767. Reorganize String
Given a string S, check if the letters can be rearranged so that two characters that are adjacent to each other are not the same.
If possible, output any possible result. If not possible, return the empty string.
Example 1:
Input: S = "aab"
Output: "aba"
Example 2:
Input: S = "aaab"
Output: ""
Note:
S will consist of lowercase letters and have length in range [1, 500].

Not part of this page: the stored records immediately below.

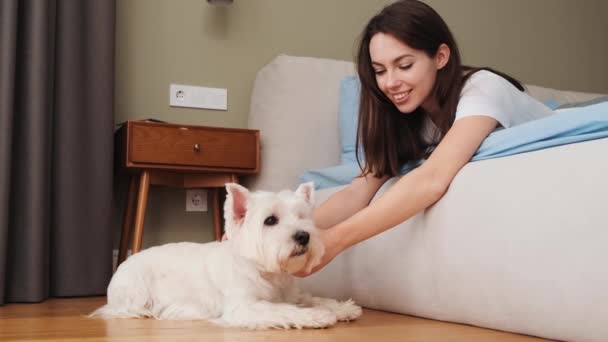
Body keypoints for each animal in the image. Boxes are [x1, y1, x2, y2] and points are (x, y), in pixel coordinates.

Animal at [91, 182, 360, 328]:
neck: (264, 271)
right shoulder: (244, 307)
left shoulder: (291, 293)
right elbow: (285, 310)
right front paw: (318, 315)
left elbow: (310, 298)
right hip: (135, 291)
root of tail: (125, 262)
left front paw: (343, 308)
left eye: (302, 217)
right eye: (270, 220)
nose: (303, 236)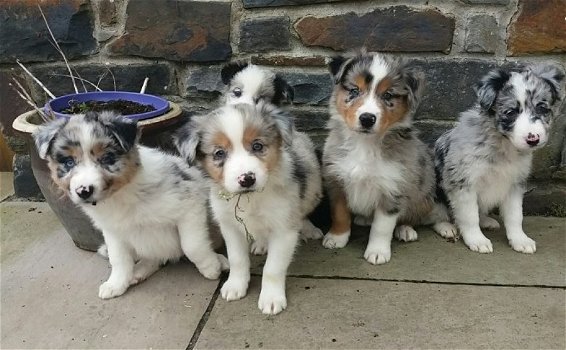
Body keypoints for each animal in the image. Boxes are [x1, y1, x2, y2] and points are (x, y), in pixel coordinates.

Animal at [35, 111, 229, 298]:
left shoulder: (189, 206)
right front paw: (115, 284)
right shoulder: (113, 231)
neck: (120, 194)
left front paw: (211, 268)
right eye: (69, 162)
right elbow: (118, 259)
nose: (84, 191)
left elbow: (192, 246)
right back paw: (138, 272)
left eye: (106, 158)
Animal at [175, 102, 322, 316]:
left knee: (305, 209)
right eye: (219, 153)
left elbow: (273, 268)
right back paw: (261, 244)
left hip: (313, 187)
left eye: (257, 146)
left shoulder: (284, 227)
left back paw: (310, 229)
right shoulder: (230, 226)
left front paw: (271, 298)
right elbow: (237, 259)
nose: (247, 179)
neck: (250, 198)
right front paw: (235, 286)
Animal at [324, 51, 452, 266]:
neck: (365, 144)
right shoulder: (336, 181)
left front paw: (377, 252)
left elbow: (382, 227)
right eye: (354, 90)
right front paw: (336, 237)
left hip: (422, 193)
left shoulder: (393, 188)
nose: (367, 118)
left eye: (388, 95)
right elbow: (339, 213)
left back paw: (416, 229)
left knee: (424, 216)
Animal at [434, 64, 564, 253]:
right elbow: (469, 216)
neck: (503, 145)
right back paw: (446, 227)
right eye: (510, 112)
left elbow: (515, 216)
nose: (533, 139)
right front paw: (477, 240)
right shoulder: (462, 182)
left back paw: (486, 221)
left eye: (542, 108)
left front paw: (520, 239)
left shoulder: (514, 183)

- Similar to CPU cool down time
class Solution {
public String reorganizeString(String S) {
int[] count = new int[26];
for(char c : S.toCharArray()) count[c-'a']++;
int[][] c2c = new int[26][];
for(int i = 0; i < 26; i++) c2c[i] = new int[] {i, count[i]};
char p = 'A';
String result = "";
while(true) {
Arrays.sort(c2c, (a,b)->(a[1]-b[1]));
int i = 25;
while(i >= 0 && c2c[i][1] == 0) i--;
if(i == -1) break;
if('a' + c2c[i][0] == p) {
i--;
while(i >= 0 && c2c[i][1] == 0) i--;
if(i == -1) return "";
}
c2c[i][1]--;
result += (char)('a' + c2c[i][0]);
p = (char)('a' + c2c[i][0]);
}
return result;
}
}
- PriorityQueue
public String reorganizeString(String S) {
int[][] count = new int[26][];
for(int i = 0; i < 26; i++) count[i] = new int[] {i, 0};
for(char c : S.toCharArray()) count[c-'a'][1]++;
PriorityQueue<int[]> q = new PriorityQueue<>((a,b)->(b[1]-a[1] == 0 ? a[0]-b[0] : b[1]-a[1]));
for(int[] c : count)
if(c[1] > 0)
q.offer(c);
String r = "";
while(!q.isEmpty()) {
int[] most = q.poll();
if(q.isEmpty()) {
if(r.length()-1 >= 0 && r.charAt(r.length()-1) == (char)(most[0]+'a')) return "";
r += (char)(most[0]+'a');
} else {
int[] second = q.poll();
r += (char)(most[0]+'a') + "" + (char)(second[0]+'a');
second[1]--;
if(second[1] > 0)
q.offer(second);
}
most[1]--;
if(most[1] > 0)
q.offer(most);
}
return r;
}